Le ipotesi su chi sia Spider Truman, animatore del profilo Facebook I segreti della casta di Montecitorio, del blog omonimo e di un account Twitter, si sono moltiplicate in questi giorni. Credo si possa dare ormai per scontato che non è un ex precario di Montecitorio che, dopo esser stato scaricato, decide di vendicarsi svelando i segreti della casta.

I segreti della casta

L’operazione mi pare semplicemente un buon esempio di buzzing on line. Dico «semplicemente» perché di buoni esempi come questo ce ne sono ormai molti nel mondo. Meno in Italia, certo, ed è per questo che tutti fanno oooh. Inoltre, ci vedo dietro buone capacità tecniche, ma nessuna lucidità politica. Né antipolitica (vedi Valigia blu: Spider Truman non esiste. Come avevamo subito intuito.

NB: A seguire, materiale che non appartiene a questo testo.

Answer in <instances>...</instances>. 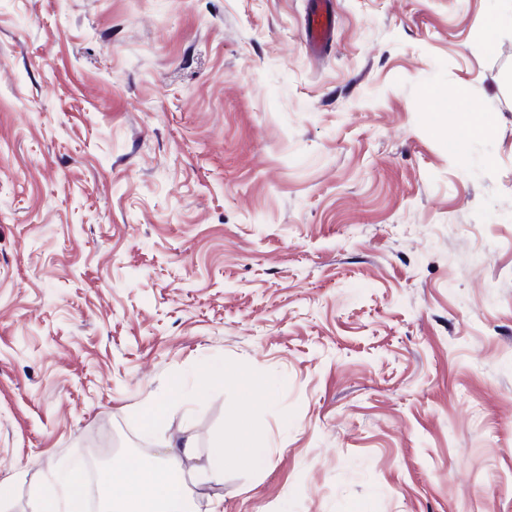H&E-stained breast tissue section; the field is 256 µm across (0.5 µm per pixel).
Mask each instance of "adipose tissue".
<instances>
[{"instance_id":"obj_1","label":"adipose tissue","mask_w":512,"mask_h":512,"mask_svg":"<svg viewBox=\"0 0 512 512\" xmlns=\"http://www.w3.org/2000/svg\"><path fill=\"white\" fill-rule=\"evenodd\" d=\"M231 449L215 448L198 471L204 476L223 478L225 466L239 461L262 467L267 450L252 442L245 425H238ZM192 438L180 442L166 440L160 457L147 460L131 454L112 465V475L98 480L96 495L101 512H195L189 491L176 474L185 463L195 460ZM86 488L79 468H72L53 485H34L31 512H81Z\"/></svg>"}]
</instances>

Dietro c’è Gianfranco Mascia del Popolo Viola).

Ma anche come capacità tecnica, non ci vuole chissà chi o cosa. Basta una persona sveglia, che sappia come funzionano i motori di ricerca e i social network, e sappia pure buttare giù due script (o abbia un/a amico/a capace di farlo).

La molla scatenante? Mica detto che ci sia dietro qualche organizzazione di movimento.

Forse è solo un persona ce l’ha davvero con la casta. Magari perché è davvero un/a precario/a. Non di Montecitorio, ma dei mille altri settori in cui oggi, in Italia, si resta precari per decenni. Un bel giorno si è alzato/a e ha deciso di fare casino in rete. Punto. Magari per cercare la fumosa «visibilità» che oggi tutti vogliono. Senza sapere poi che farne. Se va come spero, ci penserò, può essersi detto. Dopo di che, la cosa ha superato le sue stesse aspettative. Perciò ora fa un po’ fatica a gestirla – da quel che si è visto ieri – e certo si arrabbia se qualcuno cerca di metterci il cappello sopra.

In attesa delle prossime puntate del sequel I segreti della casta di Montecitorio, riassumo i motivi che mi hanno portata a questa ipotesi. Li ho tratti in parte dalle informazioni apparse in rete in questi giorni, in parte dal prezioso lavoro di due amici, Erri e Cata, che ringrazio di cuore.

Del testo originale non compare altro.